Paul expands on Jesus’ teaching on divorce and extols the salvific character of marriage yet again. Not only can marriage help prevent a person from falling into unrighteousness through sexual immorality, it can actually help bring unbelievers to salvation. Here Paul most likely has in mind people that are already married when one or the other spouse comes to faith in Jesus Christ. This believing spouse may think it wise to divorce as a way of putting some distance between the present and the past. Where once they were equally yoked—more on that later in 2 Corinthians—they no longer are. And on first impression, this may be a good idea, but chew on it while…

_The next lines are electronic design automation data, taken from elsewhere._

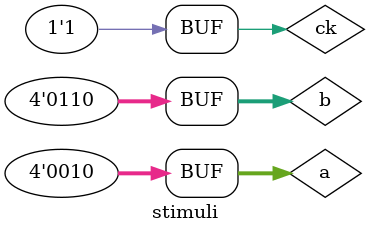
<source format=v>
`timescale 1ns / 1ps


module stimuli( );
reg [3:0] a,b;
reg ck;
wire [3:0] sum;
wire cout;

newadder dut(a,b,ck,sum,cout);

always
begin
   #10 ck=0;
   #10 ck=1;
end

initial
begin
         a=4;b=6;
    #10  a=3;b=5;
    #10  a=2;b=4;
    #10  a=2;b=6;
end

endmodule

</source>
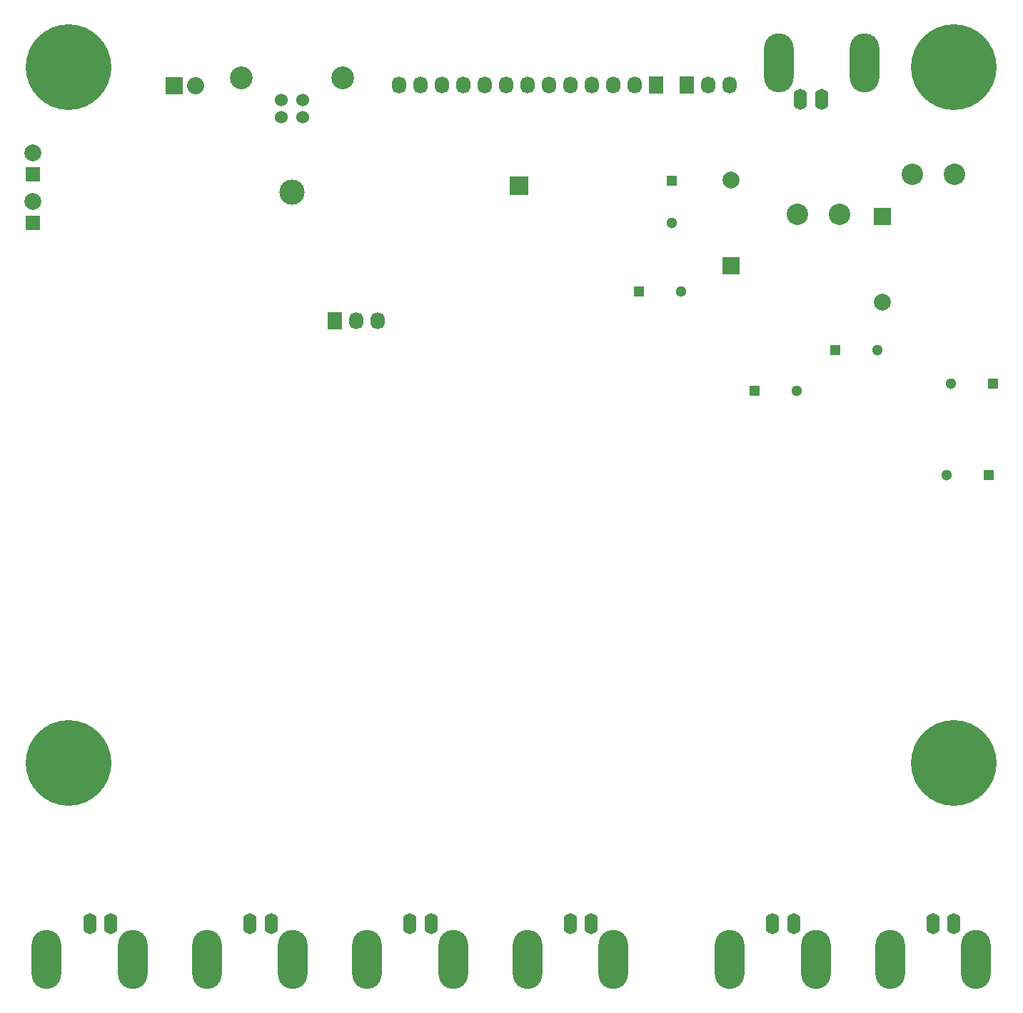
<source format=gbs>
G04 #@! TF.FileFunction,Soldermask,Bot*
%FSLAX46Y46*%
G04 Gerber Fmt 4.6, Leading zero omitted, Abs format (unit mm)*
G04 Created by KiCad (PCBNEW (after 2015-may-25 BZR unknown)-product) date 7/21/2015 11:36:56 AM*
%MOMM*%
G01*
G04 APERTURE LIST*
%ADD10C,0.100000*%
%ADD11R,1.300000X1.300000*%
%ADD12C,1.300000*%
%ADD13R,1.699260X1.699260*%
%ADD14C,1.998980*%
%ADD15R,1.998980X1.998980*%
%ADD16C,2.540000*%
%ADD17R,2.235200X2.235200*%
%ADD18R,1.727200X2.032000*%
%ADD19O,1.727200X2.032000*%
%ADD20O,3.500120X7.000240*%
%ADD21O,1.600200X2.499360*%
%ADD22C,1.524000*%
%ADD23C,2.700020*%
%ADD24R,2.032000X2.032000*%
%ADD25O,2.032000X2.032000*%
%ADD26C,10.160000*%
%ADD27C,3.000000*%
G04 APERTURE END LIST*
D10*
D11*
X79050000Y-20450000D03*
D12*
X79050000Y-25450000D03*
D11*
X98450000Y-40550000D03*
D12*
X103450000Y-40550000D03*
D13*
X3250000Y-25500000D03*
D14*
X3250000Y-22960000D03*
D13*
X3250000Y-19750000D03*
D14*
X3250000Y-17210000D03*
X86097460Y-20440000D03*
D15*
X86097460Y-30600000D03*
D14*
X104002540Y-34860000D03*
D15*
X104002540Y-24700000D03*
D16*
X98949360Y-24500000D03*
X93950640Y-24500000D03*
X112599360Y-19700000D03*
X107600640Y-19700000D03*
D17*
X60950000Y-21100000D03*
D18*
X77160000Y-9150000D03*
D19*
X74620000Y-9150000D03*
X72080000Y-9150000D03*
X69540000Y-9150000D03*
X67000000Y-9150000D03*
X64460000Y-9150000D03*
X61920000Y-9150000D03*
X59380000Y-9150000D03*
X56840000Y-9150000D03*
X54300000Y-9150000D03*
X51760000Y-9150000D03*
X49220000Y-9150000D03*
X46680000Y-9150000D03*
D20*
X91702220Y-6536600D03*
X101900320Y-6536600D03*
D21*
X96800000Y-10801260D03*
X94300640Y-10801260D03*
D18*
X80800000Y-9100000D03*
D19*
X83340000Y-9100000D03*
X85880000Y-9100000D03*
D20*
X96097780Y-112763400D03*
X85899680Y-112763400D03*
D21*
X91000000Y-108498740D03*
X93499360Y-108498740D03*
D20*
X115097780Y-112763400D03*
X104899680Y-112763400D03*
D21*
X110000000Y-108498740D03*
X112499360Y-108498740D03*
D20*
X15097780Y-112763400D03*
X4899680Y-112763400D03*
D21*
X10000000Y-108498740D03*
X12499360Y-108498740D03*
D20*
X53097780Y-112763400D03*
X42899680Y-112763400D03*
D21*
X48000000Y-108498740D03*
X50499360Y-108498740D03*
D20*
X72097780Y-112763400D03*
X61899680Y-112763400D03*
D21*
X67000000Y-108498740D03*
X69499360Y-108498740D03*
D20*
X34097780Y-112763400D03*
X23899680Y-112763400D03*
D21*
X29000000Y-108498740D03*
X31499360Y-108498740D03*
D22*
X35250000Y-12959000D03*
X32710000Y-12959000D03*
X32710000Y-10960020D03*
X35250000Y-10960020D03*
D23*
X39979480Y-8260000D03*
X27980520Y-8260000D03*
D11*
X75150000Y-33600000D03*
D12*
X80150000Y-33600000D03*
D11*
X88850000Y-45350000D03*
D12*
X93850000Y-45350000D03*
D11*
X117150000Y-44500000D03*
D12*
X112150000Y-44500000D03*
D11*
X116650000Y-55400000D03*
D12*
X111650000Y-55400000D03*
D24*
X20000000Y-9200000D03*
D25*
X22540000Y-9200000D03*
D18*
X39060000Y-37090000D03*
D19*
X41600000Y-37090000D03*
X44140000Y-37090000D03*
D26*
X112500000Y-89500000D03*
X7500000Y-7000000D03*
X112500000Y-7000000D03*
X7500000Y-89500000D03*
D27*
X33980000Y-21850000D03*
M02*

</source>
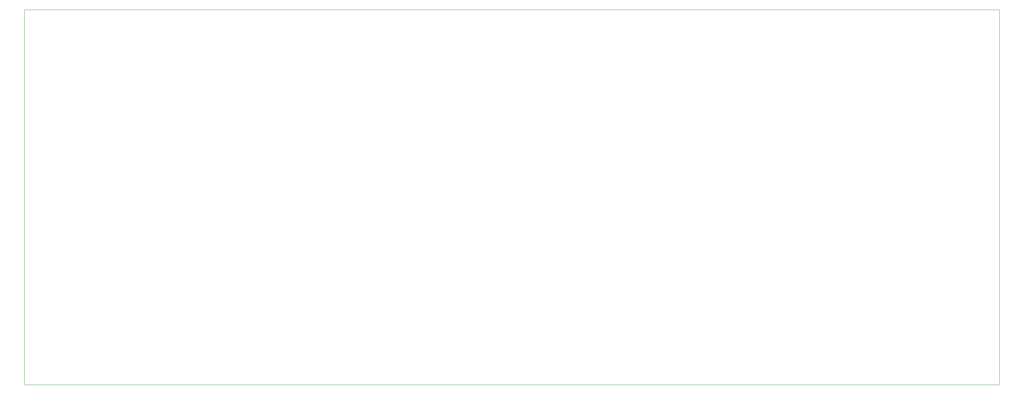
<source format=gm1>
G04 #@! TF.GenerationSoftware,KiCad,Pcbnew,8.0.4*
G04 #@! TF.CreationDate,2024-08-07T22:07:56-04:00*
G04 #@! TF.ProjectId,steno,7374656e-6f2e-46b6-9963-61645f706362,1*
G04 #@! TF.SameCoordinates,Original*
G04 #@! TF.FileFunction,Profile,NP*
%FSLAX46Y46*%
G04 Gerber Fmt 4.6, Leading zero omitted, Abs format (unit mm)*
G04 Created by KiCad (PCBNEW 8.0.4) date 2024-08-07 22:07:56*
%MOMM*%
%LPD*%
G01*
G04 APERTURE LIST*
G04 #@! TA.AperFunction,Profile*
%ADD10C,0.050000*%
G04 #@! TD*
G04 APERTURE END LIST*
D10*
X15875000Y-50800000D02*
X263525000Y-50800000D01*
X263525000Y-146050000D01*
X15875000Y-146050000D01*
X15875000Y-50800000D01*
M02*

</source>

Throughout the Old Testament God prohibits marriages between Israel and foreigners. “Why?” you might ask. “Wouldn’t marriage be a good tool for conversion?” Sadly, the history of God’s people demonstrates otherwise. It is the former—Israel—that is always the one that compromises. Therefore, Paul’s command that new believers must not divorce their unbelieving spouses would appear in opposition. Is he trying to set the Corinthians up for future failure through a compromised faith? Of course he’s not. 

Just as spouses take upon themselves the responsibility of helping their partners to remain righteous, here, too, they are taking responsibility for the final disposition of their souls. The Church and its members embody the gospel now, and it is the temple of the indwelling Spirit—Paul has already declared. What would it say to those outside of the Church if the very people who have been entrusted to be the place where the lost can encounter God don’t care enough about their own spouses to stay in their marriages? “If she doesn’t love her husband enough to stick around,” I hear some ask, “why would she give me a second thought?” Sadly, this passage is used by some people to demand that women stay in abusive marriages. In so doing, they misunderstand Paul completely, AND they ignore the first thing that he says, “This is my opinion and not Jesus’ command.” 

Perhaps those who had written Paul and stated that it is good for a man not to touch a woman had set about trying to convince the Corinthians to divorce as a means to escape temptation; perhaps divorce had become a problem in the congregation because of their position. Paul writes in verse sixteen, “Wife, for all you know, you might save your husband. Husband, for all you know, you might save your wife.” You should stay, he says, because with your presence in their lives, there is always hope for them.